# What is being asked
Once you find the line below that has "страницата на AEG България на 4 юни 2", output it and every line after it exactly, stopping after the line that has "Comment puis-je rapporter", with no pictures.

# Material to process
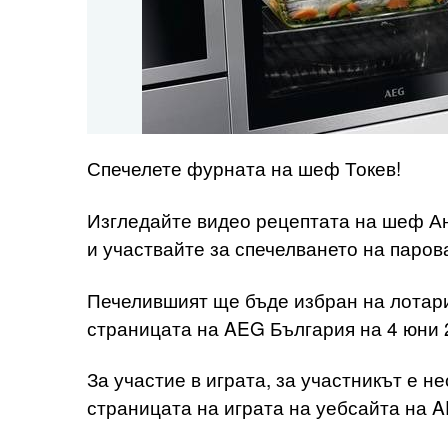
Спечелете фурната на шеф Токев!
Изгледайте видео рецептата на шеф Ан
и участвайте за спечелването на парова
Печелившият ще бъде избран на лотар
страницата на AEG България на 4 юни 2
За участие в играта, за участникът е н
страницата на играта на уебсайта на 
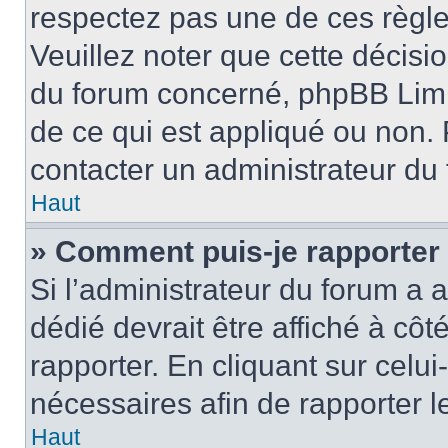
respectez pas une de ces règle
Veuillez noter que cette décisio
du forum concerné, phpBB Limi
de ce qui est appliqué ou non. 
contacter un administrateur du
Haut
» Comment puis-je rapporter
Si l’administrateur du forum a a
dédié devrait être affiché à c
rapporter. En cliquant sur celui
nécessaires afin de rapporter 
Haut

# Answer to this problem
страницата на AEG България на 4 юни 2
За участие в играта, за участникът е н
страницата на играта на уебсайта на 
respectez pas une de ces règle
Veuillez noter que cette décisio
du forum concerné, phpBB Limi
de ce qui est appliqué ou non. 
contacter un administrateur du
Haut
» Comment puis-je rapporter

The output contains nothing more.